Heinrich Plütschau (last name also Plütschow or Plütscho; 1676, Wesenberg, Germany – 4 January 1752, Beidenfleth, Germany) was along with Bartholomäus Ziegenbalg, the first German Lutheran priest to arrive in India.

==Life and work==
Plütschau attended Friedrichswerdersches Gymnasium in Berlin with Joachim Lange as rector and then, studied Theology at the Martin Luther University of Halle-Wittenberg. There he came into contact with August Hermann Francke, the founder of the Francke Foundations. On a request of the Danish King Frederick IV for potential missionaries, Plütschau and his peer Ziegenbalg, were suggested by Lange. In 1705, they travelled to the Danish colony of Tranquebar on the southeastern coast of India, known as the Danish-Halle Mission.

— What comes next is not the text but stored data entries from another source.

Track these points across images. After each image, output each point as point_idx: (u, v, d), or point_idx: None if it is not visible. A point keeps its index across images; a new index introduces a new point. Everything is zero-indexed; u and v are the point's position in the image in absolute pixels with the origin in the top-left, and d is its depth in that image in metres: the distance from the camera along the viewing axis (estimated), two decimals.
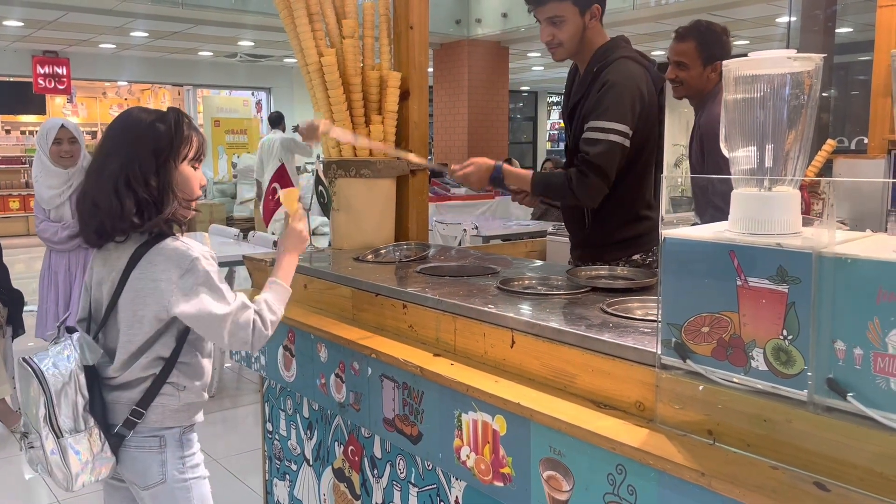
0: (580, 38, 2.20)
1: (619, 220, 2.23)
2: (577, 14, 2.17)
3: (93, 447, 1.59)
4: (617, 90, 2.10)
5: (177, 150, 1.63)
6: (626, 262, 2.23)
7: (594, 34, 2.22)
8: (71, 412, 1.57)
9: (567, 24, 2.17)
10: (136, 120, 1.65)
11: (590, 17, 2.18)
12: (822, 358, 1.01)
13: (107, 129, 1.68)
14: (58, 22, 9.73)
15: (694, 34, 2.78)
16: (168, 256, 1.59)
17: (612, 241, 2.25)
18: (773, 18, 9.09)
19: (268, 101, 15.48)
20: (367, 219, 2.59)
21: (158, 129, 1.62)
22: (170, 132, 1.62)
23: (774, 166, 1.13)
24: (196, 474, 1.72)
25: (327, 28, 2.59)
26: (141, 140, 1.61)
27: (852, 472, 0.99)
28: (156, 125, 1.62)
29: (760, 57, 1.11)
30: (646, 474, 1.16)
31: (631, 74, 2.14)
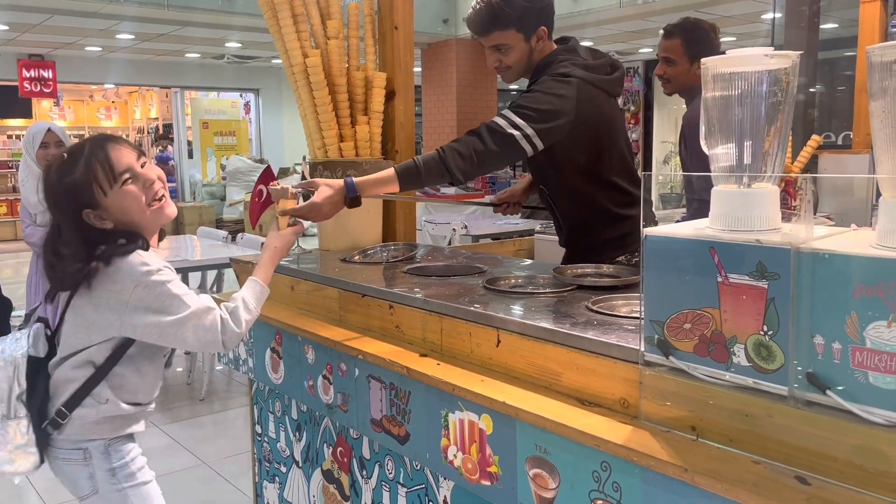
0: (528, 60, 2.16)
1: (597, 223, 2.20)
2: (523, 40, 2.13)
3: (17, 438, 1.58)
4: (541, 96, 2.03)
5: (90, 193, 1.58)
6: (611, 262, 2.22)
7: (542, 52, 2.17)
8: (5, 396, 1.57)
9: (513, 50, 2.14)
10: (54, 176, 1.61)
11: (536, 39, 2.13)
12: (801, 353, 1.02)
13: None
14: (43, 25, 9.67)
15: (680, 31, 2.80)
16: (123, 271, 1.57)
17: (594, 243, 2.23)
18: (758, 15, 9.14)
19: (256, 103, 15.43)
20: (354, 220, 2.59)
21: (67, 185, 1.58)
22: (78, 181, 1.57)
23: (753, 163, 1.13)
24: (133, 482, 1.67)
25: (312, 29, 2.59)
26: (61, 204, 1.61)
27: (833, 465, 1.00)
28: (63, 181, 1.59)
29: (738, 55, 1.12)
30: (630, 471, 1.17)
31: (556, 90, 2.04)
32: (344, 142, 2.57)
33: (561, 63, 2.10)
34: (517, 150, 1.98)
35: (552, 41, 2.21)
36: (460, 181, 1.97)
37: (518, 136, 1.96)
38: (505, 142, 1.96)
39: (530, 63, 2.17)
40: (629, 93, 12.83)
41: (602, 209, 2.19)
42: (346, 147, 2.56)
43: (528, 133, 1.97)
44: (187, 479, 3.33)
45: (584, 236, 2.27)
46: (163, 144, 15.70)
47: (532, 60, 2.17)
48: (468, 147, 1.95)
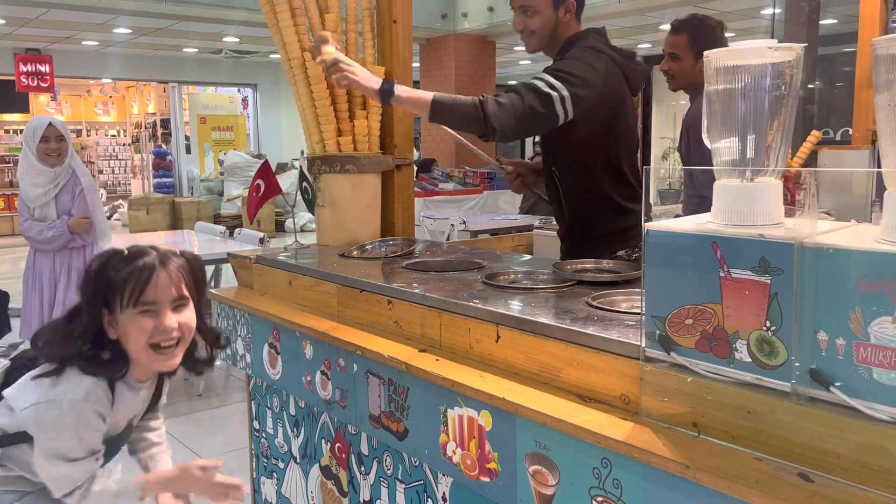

The missionaries had already begun, during the voyage, to learn Portuguese, the lingua franca and the local Indian language, Tamil. With increasing work, the missionaries shared their community tasks. Plütschau focused on the parishioners who spoke Portuguese and Ziegenbalg on the Tamil-speaking community because of his particular language skills. In 1711, Plütschau returned to Germany for health reasons. There he brought out Luther's Small Catechism in Tamil and taught mission candidates in the language. In 1714, he received the pastorate of Beidenfleth, ruled at the time by the Danish Crown, where he worked until 1750. He died two years later.